В главе второй уже приводились некоторые соображения в пользу трактовки "Медного всадника" как произведения не только антиутопического, но и в определенной степени антисказочного. Сопоставление этого создания Пушкина с волшебной сказкой в плане речевых контактов должно подтвердить (или опровергнуть) такое понимание пушкинской поэмы. В пользу целесообразности рассмотрения поэмы в предложенном плане говорят и другие обстоятельства.
1. Начать хотя бы с того, что "Медный всадник", это, по общему мнению, едва ли не самое загадочное произведение Пушкина, - в таком аспекте, т. е. в плане речевых контактов с фольклором, практически не изучался (за исключением фиксации в тексте поэмы двух-трех разговорных оборотов). Между тем, повествование в "Медном всаднике" чрезвычайно ассоциативно. Работы отечественных, а также зарубежных (в частности, польских) исследователей обнаруживают все новые контекстовые связи "петербургской повести" с произведениями Мицкевича, например; новые смысловые ходы открылись в результате ее сопоставления с русской одической поэзией XVIII века; нечто существенное прояснилось и после того как пушкинский замысел был рассмотрен на фоне петербургской мифологии и анекдотики конца XVIII-первой трети XIX века101. В свете уже достигнутого напрашивается еще один ряд сопоставлений с фольклором, подсказанный как характером творческих исканий Пушкина в начале тридцатых годов, так и творческой историей и структурой "Медного всадника".

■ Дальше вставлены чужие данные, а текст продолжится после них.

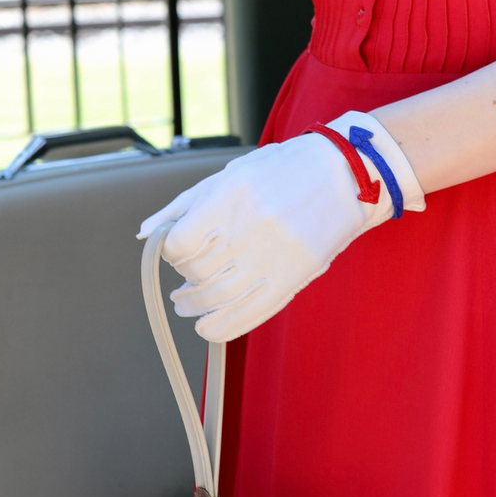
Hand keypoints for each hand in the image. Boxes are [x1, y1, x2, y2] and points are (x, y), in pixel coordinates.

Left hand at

2. "Медный всадник" создавался вслед за пушкинскими сказками (кроме последней-"Сказки о золотом петушке", с которой писался одновременно). Выше уже было показано, что в плане соблюдения фольклорного правила "сказаносделано" эта поэма четко вписывается в наблюдаемую при последовательном рассмотрении пушкинских сказок постоянно усиливающуюся тенденцию к переосмыслению, а затем и к снятию сложившейся в фольклорной сказке закономерности. Естественно было бы предположить, что и на других компонентах поэтики "Медного всадника" скажется то же стремление. Это предположение также нуждается в проверке.
3. Кроме того, известно, что в истории русского литературного языка "Медный всадник" занимает особое место: именно здесь дали о себе знать новые для нашей литературы принципы передачи чужого слова. И в этом плане выявление и анализ элементов чужой речи, пришедших в поэму из фольклора, т. е. из иной словесно-художественной системы, представляют несомненный интерес.
4. Результаты сопоставления в указанном аспекте "петербургской повести" с народной сказкой могут быть в дальнейшем использованы как новые аргументы в давнем, вот уже второе столетие длящемся споре относительно канонического текста последней пушкинской поэмы.
Таким образом, предложенная здесь постановка вопроса находится на пересечении целого ряда проблем, несомненно-заслуживающих внимания.
В "Медном всаднике" два контрастных начала, два противостоящих друг другу героя, двойной отсчет сюжетного времени: эпическими глыбами ("прошло сто лет") -для Петра, мелкими бытовыми осколками ("дня на два, на три") -для Евгения. Давно отмечено также противостояние в поэме двух речевых стихий. (Мы не касаемся хроникального стиля "Предисловия" и "Примечаний"). Первой, связанной с Петром и обычно характеризуемой как одическая, посвящен ряд работ102; второй, которая сопутствует Евгению-ее принято называть разговорной103 уделялось внимания гораздо меньше. Между тем уже само определение "разговорный стиль" - применительно к многоплановым бытовым картинам пушкинской поэмы выглядит слишком обще и нуждается в уточнении; да и описания созидательной деятельности Петра восходят не только к одической традиции. Собственно, противостояние двух речевых начал в "петербургской повести" не однозначно, их противопоставление по-пушкински не абсолютно, ибо, при всей разнородности двух основных речевых потоков, существует и нечто общее, присущее каждому из них. В самом деле, и в словесном оформлении темы Петра, и в речевом строе сцен, повествующих о Евгении, могут быть выделены отзвуки речи сказочной - как проявление той глубинной переклички "Медного всадника" с фольклором, .без учета которой чего-то существенного в трактовке последней пушкинской поэмы будет все же недоставать.